**Work task**
Can you put the lines from the very start of the entries up to and including the line containing "I have time**" into a JSON list of strings, one string per line, with blank lines left out?

**Dataset content**
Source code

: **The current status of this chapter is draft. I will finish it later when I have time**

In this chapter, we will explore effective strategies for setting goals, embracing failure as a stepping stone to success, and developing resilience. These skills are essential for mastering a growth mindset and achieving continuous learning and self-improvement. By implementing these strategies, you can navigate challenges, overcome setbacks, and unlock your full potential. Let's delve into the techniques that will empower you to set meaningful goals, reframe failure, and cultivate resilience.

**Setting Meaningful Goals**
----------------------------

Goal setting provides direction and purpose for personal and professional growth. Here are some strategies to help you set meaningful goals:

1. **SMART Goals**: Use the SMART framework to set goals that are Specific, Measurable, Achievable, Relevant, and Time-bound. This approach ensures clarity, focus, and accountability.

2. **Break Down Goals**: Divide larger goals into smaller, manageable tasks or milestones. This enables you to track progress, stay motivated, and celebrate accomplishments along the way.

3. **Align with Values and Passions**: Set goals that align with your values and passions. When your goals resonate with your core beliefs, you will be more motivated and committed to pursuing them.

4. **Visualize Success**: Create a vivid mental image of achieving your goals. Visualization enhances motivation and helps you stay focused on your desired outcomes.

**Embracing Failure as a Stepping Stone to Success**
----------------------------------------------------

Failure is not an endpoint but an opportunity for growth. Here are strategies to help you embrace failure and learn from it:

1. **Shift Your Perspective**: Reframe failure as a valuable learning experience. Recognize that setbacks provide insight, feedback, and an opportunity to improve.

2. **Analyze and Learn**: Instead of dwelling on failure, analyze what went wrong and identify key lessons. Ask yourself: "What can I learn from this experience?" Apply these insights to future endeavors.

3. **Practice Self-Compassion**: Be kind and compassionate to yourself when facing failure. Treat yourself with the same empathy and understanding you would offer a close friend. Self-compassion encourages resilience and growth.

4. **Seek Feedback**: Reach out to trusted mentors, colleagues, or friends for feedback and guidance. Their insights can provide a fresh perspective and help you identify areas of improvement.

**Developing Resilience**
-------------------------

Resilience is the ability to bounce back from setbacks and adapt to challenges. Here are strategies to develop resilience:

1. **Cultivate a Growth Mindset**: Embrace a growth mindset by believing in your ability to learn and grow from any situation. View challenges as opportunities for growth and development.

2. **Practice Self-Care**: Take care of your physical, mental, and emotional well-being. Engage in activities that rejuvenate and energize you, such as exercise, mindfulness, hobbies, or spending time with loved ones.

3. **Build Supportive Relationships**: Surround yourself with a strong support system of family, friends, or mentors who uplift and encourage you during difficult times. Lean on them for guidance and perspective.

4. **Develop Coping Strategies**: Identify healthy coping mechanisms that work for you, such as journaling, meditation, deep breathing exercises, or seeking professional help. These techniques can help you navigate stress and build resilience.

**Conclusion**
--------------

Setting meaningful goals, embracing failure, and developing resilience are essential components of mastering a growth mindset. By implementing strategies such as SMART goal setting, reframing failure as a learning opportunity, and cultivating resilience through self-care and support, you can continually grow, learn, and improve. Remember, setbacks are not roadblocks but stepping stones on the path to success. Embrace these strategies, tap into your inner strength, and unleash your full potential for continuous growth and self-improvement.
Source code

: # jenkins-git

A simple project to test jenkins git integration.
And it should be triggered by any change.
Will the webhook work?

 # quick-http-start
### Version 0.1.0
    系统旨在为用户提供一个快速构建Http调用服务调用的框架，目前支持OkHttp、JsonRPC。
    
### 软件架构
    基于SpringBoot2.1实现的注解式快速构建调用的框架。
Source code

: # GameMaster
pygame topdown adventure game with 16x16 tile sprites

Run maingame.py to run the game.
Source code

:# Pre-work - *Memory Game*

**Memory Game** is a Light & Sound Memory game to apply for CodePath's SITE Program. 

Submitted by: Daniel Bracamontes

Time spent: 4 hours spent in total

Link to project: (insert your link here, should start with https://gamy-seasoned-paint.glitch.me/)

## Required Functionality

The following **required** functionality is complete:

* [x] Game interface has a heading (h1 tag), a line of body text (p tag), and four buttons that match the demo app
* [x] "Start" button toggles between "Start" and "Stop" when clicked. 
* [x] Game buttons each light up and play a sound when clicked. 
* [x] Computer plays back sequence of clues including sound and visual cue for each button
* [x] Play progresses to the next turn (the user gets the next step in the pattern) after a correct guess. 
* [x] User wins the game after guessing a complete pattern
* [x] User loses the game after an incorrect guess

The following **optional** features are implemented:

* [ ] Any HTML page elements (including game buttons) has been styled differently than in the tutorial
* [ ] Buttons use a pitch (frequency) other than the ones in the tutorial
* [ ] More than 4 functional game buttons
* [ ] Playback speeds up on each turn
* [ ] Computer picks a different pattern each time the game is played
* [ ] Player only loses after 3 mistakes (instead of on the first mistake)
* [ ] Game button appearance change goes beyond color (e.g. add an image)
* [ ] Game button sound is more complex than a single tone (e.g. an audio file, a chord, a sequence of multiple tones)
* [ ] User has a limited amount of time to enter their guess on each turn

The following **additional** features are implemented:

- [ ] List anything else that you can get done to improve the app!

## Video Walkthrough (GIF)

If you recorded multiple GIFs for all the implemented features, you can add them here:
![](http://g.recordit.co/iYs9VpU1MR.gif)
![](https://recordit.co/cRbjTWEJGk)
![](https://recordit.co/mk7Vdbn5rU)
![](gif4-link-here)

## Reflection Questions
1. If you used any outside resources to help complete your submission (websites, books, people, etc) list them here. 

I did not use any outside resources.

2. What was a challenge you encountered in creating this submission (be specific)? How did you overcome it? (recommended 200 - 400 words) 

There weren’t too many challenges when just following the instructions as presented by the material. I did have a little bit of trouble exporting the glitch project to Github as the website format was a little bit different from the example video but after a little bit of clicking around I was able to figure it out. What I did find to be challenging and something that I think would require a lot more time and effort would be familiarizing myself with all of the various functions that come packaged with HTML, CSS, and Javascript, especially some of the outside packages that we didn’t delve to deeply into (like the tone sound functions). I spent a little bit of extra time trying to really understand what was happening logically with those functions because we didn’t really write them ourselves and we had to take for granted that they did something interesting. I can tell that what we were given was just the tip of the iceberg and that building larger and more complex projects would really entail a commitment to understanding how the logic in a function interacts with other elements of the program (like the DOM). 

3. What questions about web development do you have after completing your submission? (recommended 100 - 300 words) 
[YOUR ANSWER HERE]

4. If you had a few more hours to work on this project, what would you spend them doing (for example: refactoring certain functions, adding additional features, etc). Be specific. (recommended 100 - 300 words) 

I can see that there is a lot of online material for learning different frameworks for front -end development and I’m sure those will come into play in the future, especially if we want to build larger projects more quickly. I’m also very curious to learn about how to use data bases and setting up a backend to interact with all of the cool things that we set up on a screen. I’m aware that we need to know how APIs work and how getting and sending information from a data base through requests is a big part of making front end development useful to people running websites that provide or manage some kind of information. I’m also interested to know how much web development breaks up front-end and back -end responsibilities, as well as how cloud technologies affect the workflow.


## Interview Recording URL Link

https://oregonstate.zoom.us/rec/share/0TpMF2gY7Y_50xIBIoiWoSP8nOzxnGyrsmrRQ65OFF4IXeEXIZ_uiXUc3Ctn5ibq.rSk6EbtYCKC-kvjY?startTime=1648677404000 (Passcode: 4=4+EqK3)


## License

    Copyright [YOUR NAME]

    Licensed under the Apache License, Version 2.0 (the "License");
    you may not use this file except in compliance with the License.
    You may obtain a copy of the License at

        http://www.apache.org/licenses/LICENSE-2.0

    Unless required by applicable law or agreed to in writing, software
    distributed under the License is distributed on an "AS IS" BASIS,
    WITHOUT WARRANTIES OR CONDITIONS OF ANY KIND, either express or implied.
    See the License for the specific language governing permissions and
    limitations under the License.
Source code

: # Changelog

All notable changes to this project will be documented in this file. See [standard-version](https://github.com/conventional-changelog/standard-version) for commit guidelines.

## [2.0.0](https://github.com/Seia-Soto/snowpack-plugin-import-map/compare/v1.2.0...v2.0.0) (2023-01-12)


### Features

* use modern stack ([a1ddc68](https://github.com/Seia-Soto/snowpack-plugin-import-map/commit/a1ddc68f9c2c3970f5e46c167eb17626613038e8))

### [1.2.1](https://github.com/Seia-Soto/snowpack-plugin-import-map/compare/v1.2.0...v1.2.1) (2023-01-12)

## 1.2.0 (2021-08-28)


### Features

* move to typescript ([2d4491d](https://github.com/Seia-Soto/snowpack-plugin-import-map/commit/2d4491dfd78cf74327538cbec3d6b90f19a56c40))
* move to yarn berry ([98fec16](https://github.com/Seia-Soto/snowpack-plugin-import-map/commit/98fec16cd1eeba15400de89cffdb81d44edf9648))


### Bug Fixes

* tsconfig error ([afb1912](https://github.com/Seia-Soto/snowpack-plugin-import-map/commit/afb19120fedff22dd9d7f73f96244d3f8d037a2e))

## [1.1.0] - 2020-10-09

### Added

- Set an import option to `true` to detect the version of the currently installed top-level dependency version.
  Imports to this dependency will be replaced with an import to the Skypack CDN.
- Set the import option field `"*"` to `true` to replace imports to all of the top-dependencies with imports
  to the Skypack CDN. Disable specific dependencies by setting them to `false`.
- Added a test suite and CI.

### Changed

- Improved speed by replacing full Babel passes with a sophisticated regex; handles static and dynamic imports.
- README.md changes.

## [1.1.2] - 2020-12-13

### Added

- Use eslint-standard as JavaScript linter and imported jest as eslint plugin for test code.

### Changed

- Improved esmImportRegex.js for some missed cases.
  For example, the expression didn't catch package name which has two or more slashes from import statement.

**Expected answer**
[
  "Source code",
  ": **The current status of this chapter is draft. I will finish it later when I have time**"
]